According to the definition of monotheism, if a person takes there to be a partner or analog for God in His creations or in His practical attributes such as creation, livelihood-providing and the like, then he or she is a polytheist.
The concept of monotheism reveals that the boundary between monotheism and polytheism is the belief that entities other than God are dependent or independent of Him. That is, if someone takes there to be an entity independent of God in his power, knowledge and other attributes, then he or she will be a polytheist. On the contrary, the view that God has created entities who have knowledge and power dependent on Him (that is, it is God who has given them such knowledge and power) does not lead to polytheism, since they are dependent on God and thus they do not count as partners for the divine essence.
Ignorance of this boundary between monotheism and polytheism has led to some controversies. Ash'ari scholars thought that the belief in the principle of causation (that objects in the world have causal effects) leads to polytheism. Wahhabis maintain that the belief in the efficacy of human beings, natural phenomena and the like implies polytheism. The same is true, they think, of the belief that some persons other than God can heal the patients or help realize what people have prayed for.
The above boundary or criterion shows that such thoughts are unfounded—it is rejected both by a rational analysis of what monotheism is supposed to be and by Qur'anic verses and hadiths.

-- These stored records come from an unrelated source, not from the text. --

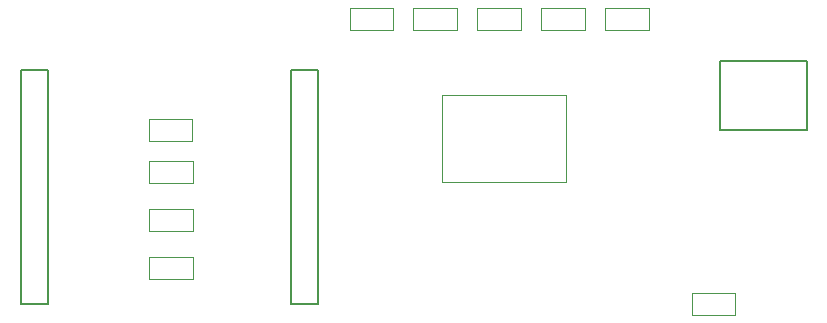
<source format=gbr>
G04 #@! TF.GenerationSoftware,KiCad,Pcbnew,(5.0.1-3-g963ef8bb5)*
G04 #@! TF.CreationDate,2019-04-05T16:02:28+08:00*
G04 #@! TF.ProjectId,cactus,6361637475732E6B696361645F706362,rev?*
G04 #@! TF.SameCoordinates,Original*
G04 #@! TF.FileFunction,Other,User*
%FSLAX46Y46*%
G04 Gerber Fmt 4.6, Leading zero omitted, Abs format (unit mm)*
G04 Created by KiCad (PCBNEW (5.0.1-3-g963ef8bb5)) date 2019 April 05, Friday 16:02:28*
%MOMM*%
%LPD*%
G01*
G04 APERTURE LIST*
%ADD10C,0.150000*%
%ADD11C,0.050000*%
G04 APERTURE END LIST*
D10*
G04 #@! TO.C,LOGO*
X183896000Y-60452000D02*
X176530000Y-60452000D01*
X176530000Y-60452000D02*
X176530000Y-66294000D01*
X176530000Y-66294000D02*
X183896000Y-66294000D01*
X183896000Y-66294000D02*
X183896000Y-60452000D01*
G04 #@! TO.C,U2*
X140208000Y-61214000D02*
X142494000Y-61214000D01*
X142494000Y-61214000D02*
X142494000Y-81026000D01*
X142494000Y-81026000D02*
X140208000Y-81026000D01*
X140208000Y-81026000D02*
X140208000Y-61214000D01*
X117348000Y-61214000D02*
X119634000Y-61214000D01*
X119634000Y-61214000D02*
X119634000Y-81026000D01*
X119634000Y-81026000D02*
X117348000Y-81026000D01*
X117348000Y-81026000D02*
X117348000Y-61214000D01*
D11*
G04 #@! TO.C,U3*
X152992000Y-63356000D02*
X163492000Y-63356000D01*
X152992000Y-70756000D02*
X163492000Y-70756000D01*
X152992000Y-63356000D02*
X152992000Y-70756000D01*
X163492000Y-63356000D02*
X163492000Y-70756000D01*
G04 #@! TO.C,C1*
X131889000Y-67244000D02*
X131889000Y-65344000D01*
X131889000Y-65344000D02*
X128189000Y-65344000D01*
X128189000Y-65344000D02*
X128189000Y-67244000D01*
X128189000Y-67244000D02*
X131889000Y-67244000D01*
G04 #@! TO.C,R1*
X145207000Y-57846000D02*
X148907000Y-57846000D01*
X145207000Y-55946000D02*
X145207000Y-57846000D01*
X148907000Y-55946000D02*
X145207000Y-55946000D01*
X148907000Y-57846000D02*
X148907000Y-55946000D01*
G04 #@! TO.C,R2*
X154309000Y-57846000D02*
X154309000Y-55946000D01*
X154309000Y-55946000D02*
X150609000Y-55946000D01*
X150609000Y-55946000D02*
X150609000Y-57846000D01*
X150609000Y-57846000D02*
X154309000Y-57846000D01*
G04 #@! TO.C,R3*
X156011000Y-57846000D02*
X159711000Y-57846000D01*
X156011000Y-55946000D02*
X156011000Y-57846000D01*
X159711000Y-55946000D02*
X156011000Y-55946000D01*
X159711000Y-57846000D02*
X159711000Y-55946000D01*
G04 #@! TO.C,R4*
X165113000Y-57846000D02*
X165113000Y-55946000D01*
X165113000Y-55946000D02*
X161413000Y-55946000D01*
X161413000Y-55946000D02*
X161413000Y-57846000D01*
X161413000Y-57846000D02*
X165113000Y-57846000D01*
G04 #@! TO.C,R5*
X166815000Y-57846000D02*
X170515000Y-57846000D01*
X166815000Y-55946000D02*
X166815000Y-57846000D01*
X170515000Y-55946000D02*
X166815000Y-55946000D01*
X170515000Y-57846000D02*
X170515000Y-55946000D01*
G04 #@! TO.C,R6*
X131907000Y-70800000D02*
X131907000Y-68900000D01*
X131907000Y-68900000D02*
X128207000Y-68900000D01*
X128207000Y-68900000D02*
X128207000Y-70800000D01*
X128207000Y-70800000D02*
X131907000Y-70800000D01*
G04 #@! TO.C,R7*
X128207000Y-74864000D02*
X131907000Y-74864000D01*
X128207000Y-72964000D02*
X128207000Y-74864000D01*
X131907000Y-72964000D02*
X128207000Y-72964000D01*
X131907000Y-74864000D02*
X131907000Y-72964000D01*
G04 #@! TO.C,R8*
X131907000Y-78928000D02*
X131907000Y-77028000D01*
X131907000Y-77028000D02*
X128207000Y-77028000D01*
X128207000Y-77028000D02*
X128207000Y-78928000D01*
X128207000Y-78928000D02*
X131907000Y-78928000D01*
G04 #@! TO.C,R9*
X174172000Y-80076000D02*
X174172000Y-81976000D01*
X174172000Y-81976000D02*
X177872000Y-81976000D01*
X177872000Y-81976000D02*
X177872000Y-80076000D01*
X177872000Y-80076000D02*
X174172000Y-80076000D01*
G04 #@! TD*
M02*

</source>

The Qur'an has attributed some causal efficacies to human beings, angels, and objects. it also attributes to Jesus (a) the Christ some supernatural powers, such as creation, bringing the dead to life, telling about what is hidden, and healing the patients:
when you would create from clay the form of a bird, with My leave, and you would breathe into it and it would become a bird, with My leave; and you would heal the blind and the leper, with My leave, and you would raise the dead, with My leave
—Qur'an 5: 110
This verse attributes many powers to a person, Jesus the Christ. But on the other hand, it emphasizes that all these are "by His leave", that is, Jesus did not do any of these supernatural acts independently; rather he depended in them on God. Such verses show that the belief that a person, such a prophet or Imam, can have the ability to do supernatural act, is not polytheism.
Murtaza Mutahhari writes:
- The fact is that the boundary between monotheism and polytheism in the relation between God, human beings, and the world, is in terms of "from Him" and "to Him". The boundary between them in theoretical monotheism is "from Him". Every entity can be conceived of in monotheistic terms insofar as his essence, attributes and acts are known to be "from Him", whether or not it has any causal effects or not, and whether or not it has supernatural powers or not, because God is not the God of the divine realm; he is also the God of this world. He is as close to the nature as He is to the divine realm; thus the mere supernaturality of something does not turn it into a god. ... In the Islamic worldview, the world has a "from-Him" character. The Qur'an attributes to some prophets some supernatural powers such as bringing some dead back to life, but qualifies all of these attributions with the phrase "by His leave". This is expressive of the "from-Him" character of such acts, in order to prevent the thought that prophets have any independent powers. Thus the boundary between theoretical monotheism and theoretical polytheism is the character of being "from Him". The belief in the existence of an entity whose being is not "from Him" counts as polytheism. The belief in the efficacy of an entity whose efficacy is not "from Him" also counts as polytheism, whether or not it is a great natural entity, such as all skies and earths, or an unimportant phenomenon, such as a movement of a leaf.